Are you afraid of death?
Well, I can’t say that I have
any great affection for it.
Look below you, my friend.
For 70 years,
I’ve watched the seasons change.
I’ve seen the vibrant life of summer,
the brilliant death of fall…
the silent grave of winter.
And then, I’ve seen
the resurrection of spring
the glorious birth of new life.
And my father and my father’s father
have seen it before me.
Nothing ever dies, my friend.
Prince of Foxes Screenplay, 1949
Prior to my son Larry passing away three years ago I had never spent much time in cemeteries. That of course has changed. Over the past three years I have been a weekly visitor, except when the snow is too thick to get in (one time I got stuck at the gate in the snow making the attempt) to Mount Olivet Cemetery here in Dwight. I have always been struck by the peace there as I talk to my son at his grave site and pray. A train runs along a side of the cemetery, something Larry would have enjoyed, and no doubt his spirit does, as he was fascinated by trains during life. Each season has a special grandeur at the cemetery: spring with its new life, lush summer, brilliant fall, and silent winter. However, without a doubt, the most beautiful time is Memorial Day where the graves of veterans in the cemetery are decorated with flags.
Going to the graves we see veterans who lived to old age and veterans who died young in war. Graves dating from the Civil War and graves dating from recent conflicts. Graves where the sorrow of the loss is dimmed with the passage of time and graves where the sorrow is a fresh wound.
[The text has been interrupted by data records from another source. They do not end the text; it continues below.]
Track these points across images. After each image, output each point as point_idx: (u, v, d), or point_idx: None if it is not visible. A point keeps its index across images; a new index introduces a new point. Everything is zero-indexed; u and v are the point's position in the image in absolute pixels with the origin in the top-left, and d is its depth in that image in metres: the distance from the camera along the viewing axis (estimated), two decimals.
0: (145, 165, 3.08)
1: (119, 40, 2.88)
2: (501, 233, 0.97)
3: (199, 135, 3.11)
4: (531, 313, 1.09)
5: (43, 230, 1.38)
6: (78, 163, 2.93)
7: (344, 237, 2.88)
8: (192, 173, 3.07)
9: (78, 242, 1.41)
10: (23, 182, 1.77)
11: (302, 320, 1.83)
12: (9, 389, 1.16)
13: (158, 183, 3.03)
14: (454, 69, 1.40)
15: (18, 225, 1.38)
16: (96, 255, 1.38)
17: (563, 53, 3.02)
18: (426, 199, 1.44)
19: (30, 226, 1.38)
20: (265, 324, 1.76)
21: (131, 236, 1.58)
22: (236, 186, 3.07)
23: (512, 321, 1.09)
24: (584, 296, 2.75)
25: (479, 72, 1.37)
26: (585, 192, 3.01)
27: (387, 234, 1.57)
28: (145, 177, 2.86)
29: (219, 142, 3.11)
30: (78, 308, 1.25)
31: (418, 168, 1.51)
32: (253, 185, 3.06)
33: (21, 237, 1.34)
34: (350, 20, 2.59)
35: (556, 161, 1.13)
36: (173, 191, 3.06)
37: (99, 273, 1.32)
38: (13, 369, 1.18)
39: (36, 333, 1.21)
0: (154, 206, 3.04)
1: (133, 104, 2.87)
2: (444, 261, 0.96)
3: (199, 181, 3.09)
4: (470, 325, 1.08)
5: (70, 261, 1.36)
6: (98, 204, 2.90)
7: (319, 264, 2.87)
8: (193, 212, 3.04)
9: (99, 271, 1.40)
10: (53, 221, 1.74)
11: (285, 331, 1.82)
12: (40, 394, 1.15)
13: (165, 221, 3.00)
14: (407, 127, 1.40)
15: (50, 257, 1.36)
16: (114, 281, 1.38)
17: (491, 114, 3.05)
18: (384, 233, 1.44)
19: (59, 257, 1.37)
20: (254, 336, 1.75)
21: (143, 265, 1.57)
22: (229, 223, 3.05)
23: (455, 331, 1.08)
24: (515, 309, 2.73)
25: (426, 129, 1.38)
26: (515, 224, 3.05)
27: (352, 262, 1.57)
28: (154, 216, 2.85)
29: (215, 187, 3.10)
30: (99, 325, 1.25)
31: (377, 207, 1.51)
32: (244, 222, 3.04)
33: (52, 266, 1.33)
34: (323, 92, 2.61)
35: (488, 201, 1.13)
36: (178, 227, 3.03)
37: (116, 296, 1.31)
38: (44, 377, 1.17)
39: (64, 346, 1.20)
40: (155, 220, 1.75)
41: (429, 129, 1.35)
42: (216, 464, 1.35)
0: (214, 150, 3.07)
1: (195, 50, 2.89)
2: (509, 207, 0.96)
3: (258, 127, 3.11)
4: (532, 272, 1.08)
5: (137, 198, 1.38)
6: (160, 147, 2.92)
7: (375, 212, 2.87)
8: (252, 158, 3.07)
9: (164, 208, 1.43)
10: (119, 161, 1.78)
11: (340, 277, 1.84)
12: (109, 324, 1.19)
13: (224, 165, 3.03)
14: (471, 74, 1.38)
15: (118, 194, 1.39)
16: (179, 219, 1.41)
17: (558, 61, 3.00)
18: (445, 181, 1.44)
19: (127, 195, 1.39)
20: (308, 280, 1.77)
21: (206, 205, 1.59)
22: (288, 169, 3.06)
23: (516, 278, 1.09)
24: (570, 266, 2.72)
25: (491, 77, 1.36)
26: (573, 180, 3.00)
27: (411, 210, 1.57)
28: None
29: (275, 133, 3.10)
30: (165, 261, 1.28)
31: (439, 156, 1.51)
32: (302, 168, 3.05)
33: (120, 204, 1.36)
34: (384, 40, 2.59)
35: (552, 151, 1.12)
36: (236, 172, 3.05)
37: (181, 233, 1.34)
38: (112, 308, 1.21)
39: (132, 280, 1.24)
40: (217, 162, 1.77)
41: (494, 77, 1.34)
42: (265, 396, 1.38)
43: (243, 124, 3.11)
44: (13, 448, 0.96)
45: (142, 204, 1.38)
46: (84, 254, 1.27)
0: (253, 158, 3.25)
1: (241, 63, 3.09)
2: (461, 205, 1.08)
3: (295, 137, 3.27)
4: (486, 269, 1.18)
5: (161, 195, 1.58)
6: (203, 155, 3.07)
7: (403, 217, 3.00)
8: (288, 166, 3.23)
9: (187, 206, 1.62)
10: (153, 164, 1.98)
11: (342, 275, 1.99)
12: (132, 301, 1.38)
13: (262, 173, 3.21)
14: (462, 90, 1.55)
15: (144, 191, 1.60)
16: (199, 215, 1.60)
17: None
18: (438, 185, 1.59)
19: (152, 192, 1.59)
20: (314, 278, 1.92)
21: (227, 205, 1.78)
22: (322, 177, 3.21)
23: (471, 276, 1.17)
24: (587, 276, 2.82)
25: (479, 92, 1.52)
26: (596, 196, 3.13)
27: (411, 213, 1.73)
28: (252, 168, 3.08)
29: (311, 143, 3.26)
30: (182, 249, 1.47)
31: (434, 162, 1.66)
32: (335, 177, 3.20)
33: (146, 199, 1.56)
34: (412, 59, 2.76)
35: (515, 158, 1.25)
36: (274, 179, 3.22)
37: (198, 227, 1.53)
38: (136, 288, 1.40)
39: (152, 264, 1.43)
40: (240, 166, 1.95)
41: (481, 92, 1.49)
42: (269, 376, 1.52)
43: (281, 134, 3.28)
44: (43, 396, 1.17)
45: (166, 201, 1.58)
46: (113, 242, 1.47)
All the graves have in common is a small American flag marking them on this day, a sign of respect and love for their service.
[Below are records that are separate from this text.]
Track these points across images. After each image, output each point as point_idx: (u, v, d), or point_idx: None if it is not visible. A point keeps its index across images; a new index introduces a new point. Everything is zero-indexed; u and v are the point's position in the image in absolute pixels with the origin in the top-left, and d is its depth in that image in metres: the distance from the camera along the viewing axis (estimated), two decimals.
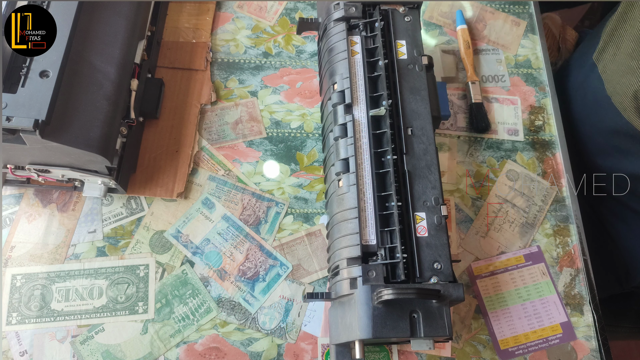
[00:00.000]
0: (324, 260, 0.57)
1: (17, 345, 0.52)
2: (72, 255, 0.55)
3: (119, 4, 0.54)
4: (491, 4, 0.73)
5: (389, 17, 0.55)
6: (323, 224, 0.59)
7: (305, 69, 0.67)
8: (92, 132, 0.48)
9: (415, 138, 0.50)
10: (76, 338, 0.52)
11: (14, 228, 0.56)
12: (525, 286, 0.57)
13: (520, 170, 0.63)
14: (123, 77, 0.52)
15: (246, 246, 0.57)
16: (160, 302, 0.54)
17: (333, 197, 0.50)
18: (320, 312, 0.55)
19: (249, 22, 0.69)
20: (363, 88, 0.52)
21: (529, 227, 0.60)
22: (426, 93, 0.52)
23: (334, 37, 0.55)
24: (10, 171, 0.53)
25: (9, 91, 0.45)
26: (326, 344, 0.54)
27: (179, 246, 0.57)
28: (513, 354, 0.55)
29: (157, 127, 0.61)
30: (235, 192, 0.60)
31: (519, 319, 0.56)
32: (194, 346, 0.53)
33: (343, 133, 0.50)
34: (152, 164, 0.59)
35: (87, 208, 0.58)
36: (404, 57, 0.53)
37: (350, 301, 0.45)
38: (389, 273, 0.44)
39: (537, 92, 0.68)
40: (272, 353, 0.53)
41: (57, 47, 0.47)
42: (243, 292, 0.55)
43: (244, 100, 0.64)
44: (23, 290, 0.54)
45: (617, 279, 0.76)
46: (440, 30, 0.71)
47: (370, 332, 0.42)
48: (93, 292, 0.54)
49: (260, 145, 0.62)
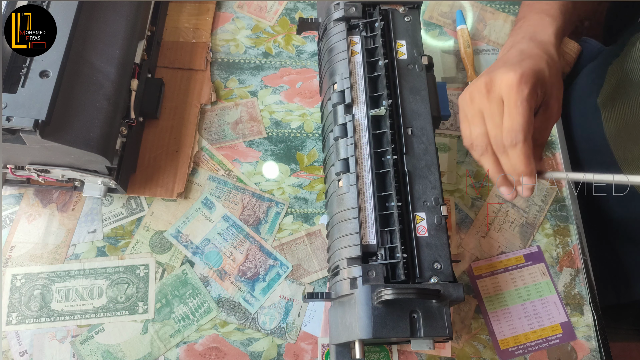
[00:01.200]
0: (324, 260, 0.57)
1: (17, 345, 0.52)
2: (72, 255, 0.55)
3: (119, 4, 0.54)
4: (491, 4, 0.73)
5: (389, 17, 0.55)
6: (323, 224, 0.59)
7: (305, 69, 0.67)
8: (92, 132, 0.48)
9: (415, 138, 0.50)
10: (76, 338, 0.52)
11: (14, 228, 0.56)
12: (525, 286, 0.57)
13: None
14: (123, 77, 0.52)
15: (246, 246, 0.57)
16: (160, 302, 0.54)
17: (333, 197, 0.50)
18: (320, 312, 0.55)
19: (249, 22, 0.69)
20: (363, 88, 0.52)
21: (529, 227, 0.60)
22: (426, 93, 0.52)
23: (334, 37, 0.55)
24: (10, 171, 0.53)
25: (9, 91, 0.45)
26: (326, 344, 0.54)
27: (179, 246, 0.57)
28: (513, 354, 0.55)
29: (157, 127, 0.61)
30: (235, 192, 0.60)
31: (519, 319, 0.56)
32: (194, 346, 0.53)
33: (343, 133, 0.50)
34: (152, 164, 0.59)
35: (87, 208, 0.58)
36: (404, 57, 0.53)
37: (350, 301, 0.45)
38: (389, 273, 0.44)
39: None
40: (272, 353, 0.53)
41: (57, 47, 0.47)
42: (243, 292, 0.55)
43: (244, 100, 0.64)
44: (23, 290, 0.54)
45: (614, 287, 0.75)
46: (440, 30, 0.71)
47: (370, 332, 0.42)
48: (93, 292, 0.54)
49: (260, 145, 0.62)
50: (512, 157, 0.43)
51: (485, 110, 0.44)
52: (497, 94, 0.43)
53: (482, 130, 0.45)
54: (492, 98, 0.43)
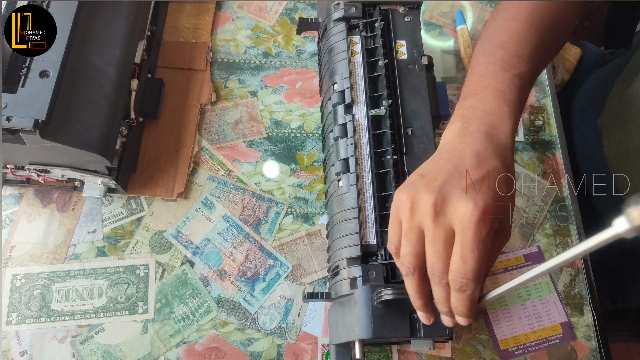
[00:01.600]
0: (324, 260, 0.57)
1: (17, 345, 0.52)
2: (72, 255, 0.55)
3: (119, 4, 0.54)
4: (491, 4, 0.73)
5: (389, 17, 0.55)
6: (323, 224, 0.59)
7: (305, 69, 0.67)
8: (92, 132, 0.48)
9: (415, 138, 0.50)
10: (76, 338, 0.52)
11: (14, 228, 0.56)
12: (525, 286, 0.57)
13: (520, 170, 0.63)
14: (123, 77, 0.52)
15: (246, 246, 0.57)
16: (160, 302, 0.54)
17: (333, 197, 0.50)
18: (320, 312, 0.55)
19: (249, 22, 0.69)
20: (363, 88, 0.52)
21: (529, 227, 0.60)
22: (426, 93, 0.52)
23: (334, 37, 0.55)
24: (10, 171, 0.53)
25: (9, 91, 0.45)
26: (326, 344, 0.54)
27: (179, 246, 0.57)
28: (513, 354, 0.55)
29: (157, 127, 0.61)
30: (235, 192, 0.60)
31: (519, 319, 0.56)
32: (194, 346, 0.53)
33: (343, 133, 0.50)
34: (152, 164, 0.59)
35: (87, 208, 0.57)
36: (404, 57, 0.53)
37: (350, 301, 0.45)
38: (389, 273, 0.44)
39: (537, 92, 0.68)
40: (272, 353, 0.53)
41: (57, 47, 0.47)
42: (243, 292, 0.55)
43: (244, 100, 0.64)
44: (23, 290, 0.54)
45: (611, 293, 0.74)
46: (440, 30, 0.71)
47: (370, 332, 0.42)
48: (93, 292, 0.54)
49: (260, 145, 0.62)
50: (454, 298, 0.36)
51: (428, 233, 0.36)
52: (447, 222, 0.35)
53: (416, 250, 0.37)
54: (440, 224, 0.35)
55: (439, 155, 0.40)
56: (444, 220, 0.35)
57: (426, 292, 0.38)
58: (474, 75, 0.45)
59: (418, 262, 0.37)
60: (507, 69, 0.43)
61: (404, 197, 0.37)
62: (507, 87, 0.42)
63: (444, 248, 0.35)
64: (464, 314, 0.36)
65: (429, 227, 0.36)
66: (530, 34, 0.45)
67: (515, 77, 0.43)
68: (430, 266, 0.36)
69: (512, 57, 0.44)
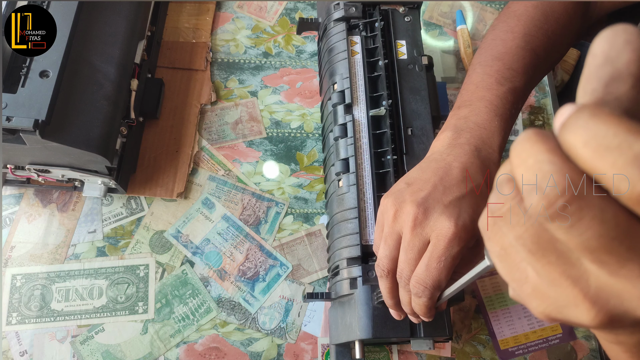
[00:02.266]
0: (324, 260, 0.57)
1: (17, 345, 0.52)
2: (72, 255, 0.55)
3: (119, 4, 0.54)
4: (491, 4, 0.73)
5: (389, 17, 0.55)
6: (323, 224, 0.59)
7: (305, 69, 0.67)
8: (92, 132, 0.48)
9: (415, 138, 0.50)
10: (76, 338, 0.52)
11: (14, 228, 0.56)
12: None
13: None
14: (123, 77, 0.52)
15: (246, 246, 0.57)
16: (160, 302, 0.54)
17: (333, 197, 0.50)
18: (320, 312, 0.55)
19: (249, 22, 0.69)
20: (363, 88, 0.52)
21: None
22: (426, 93, 0.52)
23: (334, 37, 0.55)
24: (10, 171, 0.53)
25: (9, 91, 0.45)
26: (326, 344, 0.54)
27: (179, 246, 0.57)
28: (513, 354, 0.55)
29: (157, 127, 0.61)
30: (235, 192, 0.60)
31: (518, 319, 0.56)
32: (194, 346, 0.53)
33: (343, 133, 0.50)
34: (152, 164, 0.59)
35: (87, 208, 0.58)
36: (404, 57, 0.53)
37: (350, 301, 0.45)
38: None
39: (536, 92, 0.68)
40: (272, 353, 0.53)
41: (57, 47, 0.47)
42: (243, 292, 0.55)
43: (244, 100, 0.64)
44: (23, 290, 0.54)
45: None
46: (440, 30, 0.71)
47: (370, 332, 0.42)
48: (93, 292, 0.54)
49: (260, 145, 0.62)
50: (413, 302, 0.38)
51: (405, 240, 0.37)
52: (424, 234, 0.37)
53: (392, 255, 0.39)
54: (418, 234, 0.37)
55: (427, 164, 0.41)
56: (421, 231, 0.37)
57: (397, 293, 0.40)
58: (469, 85, 0.45)
59: (392, 267, 0.39)
60: (503, 82, 0.44)
61: (389, 204, 0.39)
62: (501, 101, 0.43)
63: (416, 257, 0.37)
64: (423, 315, 0.38)
65: (406, 235, 0.37)
66: (526, 55, 0.46)
67: (509, 92, 0.43)
68: (399, 270, 0.38)
69: (508, 70, 0.44)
Remembering our dead is a tribute to the human capacities for memory and love. It is all too easy to forget our dead in the hurly-burly of life, but it is essential that we do not do so. God loves each man as if there was no other. Each life is worthy of remembrance, for good or for ill. We are not Mayflies that live brief lives and perish. What we are echoes both in time and in eternity and no man’s life or death should be ignored.
In a cemetery we see the panoply of life spread out before us: infants who died at birth to people who died beyond the century mark. Beloved wives, husbands, brothers, sisters, uncles, aunts, sons and daughters. Graves of the obscure and the famous. Graves that are frequently visited and graves where the loved ones of the departed have long since departed themselves. All alike waiting for the Final Day when their bodies will rejoin their souls when Christ comes to judge all.